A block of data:
▼

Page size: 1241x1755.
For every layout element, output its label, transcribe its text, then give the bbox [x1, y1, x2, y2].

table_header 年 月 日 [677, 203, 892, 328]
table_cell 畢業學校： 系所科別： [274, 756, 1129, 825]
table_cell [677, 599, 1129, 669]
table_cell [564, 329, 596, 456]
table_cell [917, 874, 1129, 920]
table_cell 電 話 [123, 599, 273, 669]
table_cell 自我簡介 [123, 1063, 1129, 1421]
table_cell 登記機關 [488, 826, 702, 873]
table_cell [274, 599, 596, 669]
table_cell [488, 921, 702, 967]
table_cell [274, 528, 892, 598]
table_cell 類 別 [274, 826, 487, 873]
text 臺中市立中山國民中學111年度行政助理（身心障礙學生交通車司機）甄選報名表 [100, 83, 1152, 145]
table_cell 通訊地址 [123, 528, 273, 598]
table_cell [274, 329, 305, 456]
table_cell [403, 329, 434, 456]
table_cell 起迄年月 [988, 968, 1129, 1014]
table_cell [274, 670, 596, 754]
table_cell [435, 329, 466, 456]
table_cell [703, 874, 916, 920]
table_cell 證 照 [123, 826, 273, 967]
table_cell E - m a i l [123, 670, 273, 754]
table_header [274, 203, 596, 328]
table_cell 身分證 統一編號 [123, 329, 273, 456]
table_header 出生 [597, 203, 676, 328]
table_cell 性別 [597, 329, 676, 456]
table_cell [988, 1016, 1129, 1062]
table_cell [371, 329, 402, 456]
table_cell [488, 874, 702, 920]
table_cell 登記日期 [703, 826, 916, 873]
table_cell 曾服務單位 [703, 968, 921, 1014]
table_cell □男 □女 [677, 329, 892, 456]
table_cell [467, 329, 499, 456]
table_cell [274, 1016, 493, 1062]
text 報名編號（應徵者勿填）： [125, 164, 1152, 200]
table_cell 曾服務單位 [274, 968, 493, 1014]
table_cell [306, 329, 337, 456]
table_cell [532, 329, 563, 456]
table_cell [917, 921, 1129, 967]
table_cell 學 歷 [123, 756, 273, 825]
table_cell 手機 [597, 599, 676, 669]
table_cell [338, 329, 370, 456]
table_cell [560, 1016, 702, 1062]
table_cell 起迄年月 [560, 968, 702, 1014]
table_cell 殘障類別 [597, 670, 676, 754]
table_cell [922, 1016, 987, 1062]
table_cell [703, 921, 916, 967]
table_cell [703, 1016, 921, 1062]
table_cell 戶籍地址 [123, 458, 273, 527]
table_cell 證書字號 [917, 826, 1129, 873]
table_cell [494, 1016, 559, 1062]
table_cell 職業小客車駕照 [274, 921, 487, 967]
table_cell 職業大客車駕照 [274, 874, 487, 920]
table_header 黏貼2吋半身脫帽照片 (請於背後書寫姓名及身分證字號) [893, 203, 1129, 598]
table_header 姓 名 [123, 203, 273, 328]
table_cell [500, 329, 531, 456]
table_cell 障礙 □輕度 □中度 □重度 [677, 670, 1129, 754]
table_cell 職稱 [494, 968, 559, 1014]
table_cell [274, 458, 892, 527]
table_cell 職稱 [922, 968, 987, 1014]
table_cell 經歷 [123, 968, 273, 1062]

▲

Direction:
Could you output all of the rows above word for word, keeping their original order?

Exercise result:
Page size: 1241x1755.
For every layout element, output its label, transcribe its text, then give the bbox [x1, y1, x2, y2].

table_header 年 月 日 [677, 203, 892, 328]
table_cell 畢業學校： 系所科別： [274, 756, 1129, 825]
table_cell [677, 599, 1129, 669]
table_cell [564, 329, 596, 456]
table_cell [917, 874, 1129, 920]
table_cell 電 話 [123, 599, 273, 669]
table_cell 自我簡介 [123, 1063, 1129, 1421]
table_cell 登記機關 [488, 826, 702, 873]
table_cell [274, 599, 596, 669]
table_cell [488, 921, 702, 967]
table_cell [274, 528, 892, 598]
table_cell 類 別 [274, 826, 487, 873]
text 臺中市立中山國民中學111年度行政助理（身心障礙學生交通車司機）甄選報名表 [100, 83, 1152, 145]
table_cell 通訊地址 [123, 528, 273, 598]
table_cell [274, 329, 305, 456]
table_cell [403, 329, 434, 456]
table_cell 起迄年月 [988, 968, 1129, 1014]
table_cell [274, 670, 596, 754]
table_cell [435, 329, 466, 456]
table_cell [703, 874, 916, 920]
table_cell 證 照 [123, 826, 273, 967]
table_cell E - m a i l [123, 670, 273, 754]
table_header [274, 203, 596, 328]
table_cell 身分證 統一編號 [123, 329, 273, 456]
table_header 出生 [597, 203, 676, 328]
table_cell 性別 [597, 329, 676, 456]
table_cell [988, 1016, 1129, 1062]
table_cell [371, 329, 402, 456]
table_cell [488, 874, 702, 920]
table_cell 登記日期 [703, 826, 916, 873]
table_cell 曾服務單位 [703, 968, 921, 1014]
table_cell □男 □女 [677, 329, 892, 456]
table_cell [467, 329, 499, 456]
table_cell [274, 1016, 493, 1062]
text 報名編號（應徵者勿填）： [125, 164, 1152, 200]
table_cell 曾服務單位 [274, 968, 493, 1014]
table_cell [306, 329, 337, 456]
table_cell [532, 329, 563, 456]
table_cell [917, 921, 1129, 967]
table_cell 學 歷 [123, 756, 273, 825]
table_cell 手機 [597, 599, 676, 669]
table_cell [338, 329, 370, 456]
table_cell [560, 1016, 702, 1062]
table_cell 起迄年月 [560, 968, 702, 1014]
table_cell 殘障類別 [597, 670, 676, 754]
table_cell [922, 1016, 987, 1062]
table_cell [703, 921, 916, 967]
table_cell [703, 1016, 921, 1062]
table_cell 戶籍地址 [123, 458, 273, 527]
table_cell 證書字號 [917, 826, 1129, 873]
table_cell [494, 1016, 559, 1062]
table_cell 職業小客車駕照 [274, 921, 487, 967]
table_cell 職業大客車駕照 [274, 874, 487, 920]
table_header 黏貼2吋半身脫帽照片 (請於背後書寫姓名及身分證字號) [893, 203, 1129, 598]
table_header 姓 名 [123, 203, 273, 328]
table_cell [500, 329, 531, 456]
table_cell 障礙 □輕度 □中度 □重度 [677, 670, 1129, 754]
table_cell 職稱 [494, 968, 559, 1014]
table_cell [274, 458, 892, 527]
table_cell 職稱 [922, 968, 987, 1014]
table_cell 經歷 [123, 968, 273, 1062]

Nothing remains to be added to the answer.